Please continue the passage about artists weathering the state's economic drought, starting right after its last sentence.
Segment Start: EXTRACTED TEXT
We are in a drought now, which doesn't mean that it can't or won't get better. It is definitely tied to the economy and the depressed state of the state, as we all know. When this situation is alleviated, well, who knows. But I definitely dont blame the artists who have to do what they have to do...make choices based on their own personal wishes and desires. One must be proactive about one's career, and do what they think best to promote it. If that means exploring new communities with a different vibrancy, then that is what must be done.
Segment End: EXTRACTED TEXT
Segment Start: DATASET EXTRACT
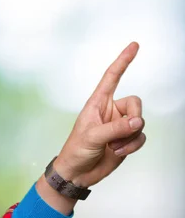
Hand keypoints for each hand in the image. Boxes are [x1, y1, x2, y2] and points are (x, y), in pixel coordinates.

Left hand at [55, 42, 145, 187]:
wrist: (78, 172)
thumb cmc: (76, 150)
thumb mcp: (92, 136)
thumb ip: (116, 128)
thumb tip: (139, 122)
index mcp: (97, 103)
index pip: (112, 77)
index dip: (123, 61)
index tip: (134, 45)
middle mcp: (110, 111)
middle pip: (135, 103)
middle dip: (133, 118)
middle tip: (123, 132)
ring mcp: (119, 125)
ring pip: (140, 122)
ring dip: (130, 137)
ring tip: (113, 146)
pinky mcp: (127, 139)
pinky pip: (141, 137)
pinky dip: (133, 146)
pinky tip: (118, 152)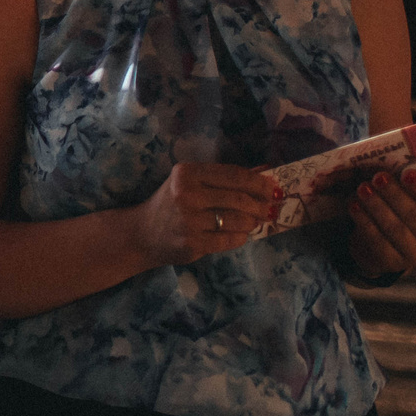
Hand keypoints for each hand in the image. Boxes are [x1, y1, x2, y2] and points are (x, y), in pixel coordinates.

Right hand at [128, 162, 278, 265]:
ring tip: (254, 222)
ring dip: (252, 222)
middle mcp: (186, 194)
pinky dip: (241, 237)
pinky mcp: (192, 243)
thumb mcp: (191, 183)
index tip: (273, 188)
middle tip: (269, 209)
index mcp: (187, 173)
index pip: (233, 175)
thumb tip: (264, 172)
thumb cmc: (171, 204)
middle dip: (261, 204)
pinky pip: (230, 239)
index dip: (258, 182)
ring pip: (238, 220)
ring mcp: (189, 220)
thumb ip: (224, 178)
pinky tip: (240, 234)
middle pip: (239, 198)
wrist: (142, 234)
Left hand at [346, 162, 415, 278]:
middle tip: (378, 177)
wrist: (388, 249)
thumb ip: (407, 187)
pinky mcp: (392, 263)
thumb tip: (394, 164)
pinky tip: (354, 206)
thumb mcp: (411, 202)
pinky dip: (364, 221)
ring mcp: (415, 257)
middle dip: (395, 195)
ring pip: (395, 229)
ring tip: (362, 188)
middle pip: (414, 216)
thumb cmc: (402, 216)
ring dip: (377, 206)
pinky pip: (377, 240)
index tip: (407, 172)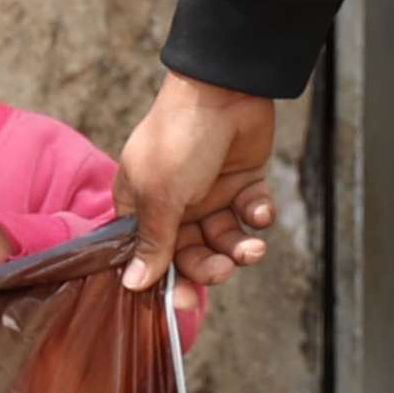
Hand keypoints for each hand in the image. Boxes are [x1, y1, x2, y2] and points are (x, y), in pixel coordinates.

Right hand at [115, 72, 281, 297]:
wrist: (226, 90)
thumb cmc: (179, 139)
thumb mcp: (159, 194)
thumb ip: (152, 242)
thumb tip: (132, 285)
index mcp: (141, 206)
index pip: (149, 256)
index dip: (165, 281)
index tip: (181, 302)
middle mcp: (174, 204)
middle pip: (190, 254)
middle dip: (208, 268)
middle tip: (224, 269)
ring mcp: (210, 193)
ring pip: (224, 239)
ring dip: (239, 249)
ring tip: (252, 248)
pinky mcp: (242, 182)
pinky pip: (250, 213)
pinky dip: (258, 216)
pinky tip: (261, 211)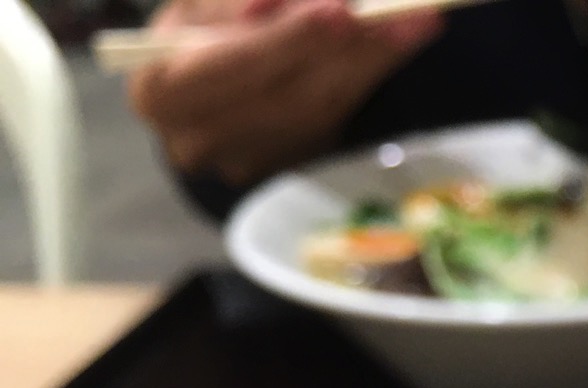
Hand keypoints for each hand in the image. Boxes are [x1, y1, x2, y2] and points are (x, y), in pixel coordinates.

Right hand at [129, 0, 440, 186]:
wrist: (208, 73)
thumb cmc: (205, 25)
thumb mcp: (207, 3)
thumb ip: (235, 3)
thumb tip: (271, 5)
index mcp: (160, 91)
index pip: (230, 66)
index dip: (286, 39)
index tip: (337, 9)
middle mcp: (199, 140)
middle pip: (287, 95)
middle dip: (345, 47)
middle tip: (396, 13)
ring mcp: (247, 160)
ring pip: (323, 108)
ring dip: (374, 58)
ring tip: (416, 20)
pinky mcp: (287, 160)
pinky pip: (339, 114)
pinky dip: (372, 73)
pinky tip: (403, 39)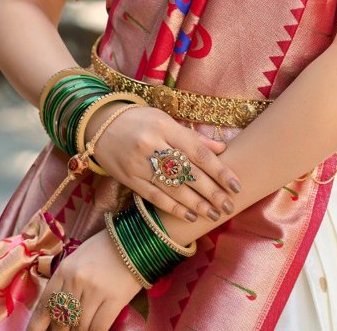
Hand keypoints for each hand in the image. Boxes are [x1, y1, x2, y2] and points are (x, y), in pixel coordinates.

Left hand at [26, 229, 139, 330]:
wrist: (136, 238)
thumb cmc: (104, 248)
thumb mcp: (77, 259)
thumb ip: (65, 283)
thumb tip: (55, 314)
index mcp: (64, 270)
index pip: (44, 306)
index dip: (36, 327)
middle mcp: (76, 281)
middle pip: (60, 320)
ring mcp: (95, 291)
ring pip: (78, 328)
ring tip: (79, 330)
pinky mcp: (114, 299)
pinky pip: (98, 328)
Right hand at [87, 102, 241, 223]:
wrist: (100, 125)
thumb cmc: (139, 120)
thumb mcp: (165, 120)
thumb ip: (192, 137)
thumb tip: (222, 149)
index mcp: (165, 126)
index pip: (198, 152)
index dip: (219, 170)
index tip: (236, 185)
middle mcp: (152, 145)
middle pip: (188, 173)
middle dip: (211, 192)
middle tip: (229, 206)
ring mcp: (139, 164)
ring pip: (173, 188)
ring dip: (196, 204)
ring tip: (214, 214)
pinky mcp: (129, 179)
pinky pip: (155, 197)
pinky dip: (173, 208)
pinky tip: (190, 216)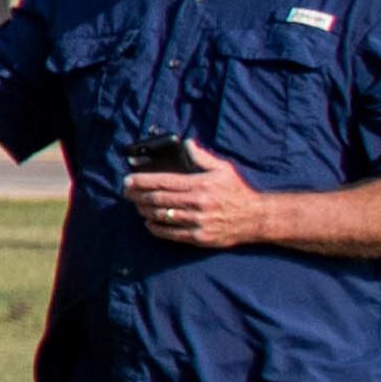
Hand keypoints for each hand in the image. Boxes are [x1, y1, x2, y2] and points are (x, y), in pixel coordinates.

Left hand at [123, 139, 265, 248]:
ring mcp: (196, 222)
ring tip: (136, 204)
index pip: (164, 182)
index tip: (129, 180)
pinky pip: (171, 234)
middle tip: (126, 192)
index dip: (143, 181)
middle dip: (138, 195)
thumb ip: (202, 157)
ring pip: (162, 216)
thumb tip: (187, 144)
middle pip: (158, 199)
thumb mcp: (223, 169)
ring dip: (144, 210)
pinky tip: (149, 221)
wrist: (253, 218)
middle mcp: (196, 204)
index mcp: (200, 185)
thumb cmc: (236, 192)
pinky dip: (156, 228)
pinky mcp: (198, 237)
Segment End: DATASET EXTRACT
* _TASK RESULT_
I made the choice to stay after getting my MFA in 1980.... but that was at at time when there was an excitement and outlets like the Willis, Detroit Focus, and a plethora of other galleries to show my work. I was able to get teaching jobs, etc., to pay my meager rent and bar tab, join artists organizations that showed my work around the country and also internationally. The DIA had just done KICK OUT THE JAMS so there was a magnifying glass on Detroit artists; the daily papers had dedicated art writers who covered our shows regularily; one could count on getting a review after your show opened. The commercial galleries---Hilberry, Morris, Ross, Kidd, Feigenson, and others---brought in national and international artists and very often showed their work along side Metro Detroit art. The schools were [and still are] hotbeds of dialogue, with visiting artists and lecturers that fed this dialogue. There were also collectors and curators who made it their business to support the art being made here. The arts community was lively and multi-faceted.

On the positive end, I definitely see a similar kind of dynamic beginning to happen here again, with this blog, Jef's MONA, the DAM, CAID, MOCAD, the National Conference of Artists, George's future new gallery complex on Forest, the re-opening of the DIA, and other situations that have popped up in the last 2-3 years. When the economy becomes better hopefully it will not take long to see this upturn benefit the entire arts community.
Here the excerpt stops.